India Series I
Last Saturday I landed in Mumbai after 4 years. Before my trip I was very anxious because I felt I had been out of home for so long I had forgotten the ways and manner of Indian living. But I could feel tears prickling behind my eyes when I saw the twinkling lights of the Mumbai skyline as my flight started descending on the Mumbai airport and I started looking forward to seeing the sea of Indian faces. On landing, the immigration was a pleasant surprise as it has been really streamlined with lots of counters and the international terminal has been completely revamped. While I didn’t find it absolutely rave worthy, it is definitely lots of steps up from the previous terminal and at least on par with the international standards.
Being at home initially was a very surreal experience, you know when you don’t believe where you are sort of a feeling! For me it felt as if I had never been away, everything that was familiar to me was still the same, and at the same time some things felt so very different. As long as I was home it was familiar, but stepping outside, I couldn’t remember some of the street names with the new constructions and new streets cropping up everywhere.
But the best part about coming home has been celebrating Diwali in India; spending time with family, gorging on good food and meeting people I hadn’t seen in years. Though there was a brief moment of panic when I couldn’t remember one of my relatives’ name, thankfully though my mom was next to me and addressed her by name so I could save my face!! Other best part was wearing all the fancy Indian jewelry and sarees which I hadn’t worn in a while and what better occasion to wear it than Diwali.

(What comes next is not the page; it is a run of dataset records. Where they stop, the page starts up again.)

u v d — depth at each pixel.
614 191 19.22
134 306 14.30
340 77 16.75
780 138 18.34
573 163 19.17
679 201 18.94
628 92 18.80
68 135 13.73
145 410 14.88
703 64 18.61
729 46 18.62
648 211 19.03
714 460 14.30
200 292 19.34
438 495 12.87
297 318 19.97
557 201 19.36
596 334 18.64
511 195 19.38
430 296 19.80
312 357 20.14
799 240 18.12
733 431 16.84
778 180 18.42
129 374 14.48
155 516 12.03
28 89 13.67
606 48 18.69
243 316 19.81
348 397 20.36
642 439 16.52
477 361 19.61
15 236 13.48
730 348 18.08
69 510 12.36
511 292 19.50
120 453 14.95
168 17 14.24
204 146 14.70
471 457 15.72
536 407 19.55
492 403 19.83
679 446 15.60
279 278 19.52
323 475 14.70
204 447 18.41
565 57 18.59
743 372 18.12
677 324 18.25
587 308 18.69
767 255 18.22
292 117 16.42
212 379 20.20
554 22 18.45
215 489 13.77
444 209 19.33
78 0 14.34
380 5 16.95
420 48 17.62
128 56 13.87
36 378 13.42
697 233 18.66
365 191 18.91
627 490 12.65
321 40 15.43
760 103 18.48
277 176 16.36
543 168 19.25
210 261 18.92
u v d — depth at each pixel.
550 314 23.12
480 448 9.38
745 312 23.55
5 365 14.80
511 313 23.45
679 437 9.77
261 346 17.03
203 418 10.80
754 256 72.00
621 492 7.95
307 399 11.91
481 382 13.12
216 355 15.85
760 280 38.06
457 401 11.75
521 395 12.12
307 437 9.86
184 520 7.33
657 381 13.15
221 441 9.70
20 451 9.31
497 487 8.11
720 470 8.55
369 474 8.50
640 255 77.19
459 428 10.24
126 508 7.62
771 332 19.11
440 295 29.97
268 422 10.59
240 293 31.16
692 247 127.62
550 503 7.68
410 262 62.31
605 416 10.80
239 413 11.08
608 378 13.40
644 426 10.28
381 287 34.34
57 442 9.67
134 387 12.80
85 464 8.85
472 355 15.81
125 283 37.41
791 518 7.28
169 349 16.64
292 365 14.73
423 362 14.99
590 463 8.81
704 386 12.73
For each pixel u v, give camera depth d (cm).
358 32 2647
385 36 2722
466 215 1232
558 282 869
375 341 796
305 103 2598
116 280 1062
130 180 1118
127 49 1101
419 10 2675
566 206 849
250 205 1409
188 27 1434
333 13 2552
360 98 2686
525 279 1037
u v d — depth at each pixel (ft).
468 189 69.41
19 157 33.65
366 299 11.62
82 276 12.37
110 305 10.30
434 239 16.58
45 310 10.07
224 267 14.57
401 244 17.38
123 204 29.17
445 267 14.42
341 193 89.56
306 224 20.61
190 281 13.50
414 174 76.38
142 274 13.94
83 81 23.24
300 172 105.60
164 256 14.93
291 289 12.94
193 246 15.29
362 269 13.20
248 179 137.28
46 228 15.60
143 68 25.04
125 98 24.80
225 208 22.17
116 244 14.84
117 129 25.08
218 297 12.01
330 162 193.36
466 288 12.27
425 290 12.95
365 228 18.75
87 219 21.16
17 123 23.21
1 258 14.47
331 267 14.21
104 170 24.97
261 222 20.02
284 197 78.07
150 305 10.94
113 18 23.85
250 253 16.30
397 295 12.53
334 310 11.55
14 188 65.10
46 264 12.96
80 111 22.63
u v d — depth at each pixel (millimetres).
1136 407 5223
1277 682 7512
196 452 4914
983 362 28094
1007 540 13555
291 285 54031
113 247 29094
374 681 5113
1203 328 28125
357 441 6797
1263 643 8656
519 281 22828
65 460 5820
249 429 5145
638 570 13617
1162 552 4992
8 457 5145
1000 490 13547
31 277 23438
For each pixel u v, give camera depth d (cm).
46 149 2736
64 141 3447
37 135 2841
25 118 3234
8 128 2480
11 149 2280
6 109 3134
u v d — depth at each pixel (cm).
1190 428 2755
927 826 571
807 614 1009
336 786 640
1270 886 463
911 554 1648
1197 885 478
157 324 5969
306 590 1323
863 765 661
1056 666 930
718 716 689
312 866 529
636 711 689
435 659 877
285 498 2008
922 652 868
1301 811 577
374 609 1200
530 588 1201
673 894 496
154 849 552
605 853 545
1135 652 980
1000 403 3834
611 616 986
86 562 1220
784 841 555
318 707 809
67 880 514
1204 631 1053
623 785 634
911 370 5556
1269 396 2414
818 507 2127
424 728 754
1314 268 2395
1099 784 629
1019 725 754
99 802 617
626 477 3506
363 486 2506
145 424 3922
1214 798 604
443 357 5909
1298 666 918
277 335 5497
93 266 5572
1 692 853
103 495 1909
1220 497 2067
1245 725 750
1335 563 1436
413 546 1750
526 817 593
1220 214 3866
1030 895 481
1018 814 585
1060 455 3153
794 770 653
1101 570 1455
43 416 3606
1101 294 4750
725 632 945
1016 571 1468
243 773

Though I am trying not to feel nostalgic, it is difficult to avoid the memories when you come home after a gap of 4 years and have been away for 8 years. I am going to avoid my blog posts from becoming maudlin so will be doing a series of posts on my India trip, from my initial impressions, to changes, to travel and food posts. This will also help me get over my nostalgia because sometimes memories serve no purpose other than to bring you down and ruin your present.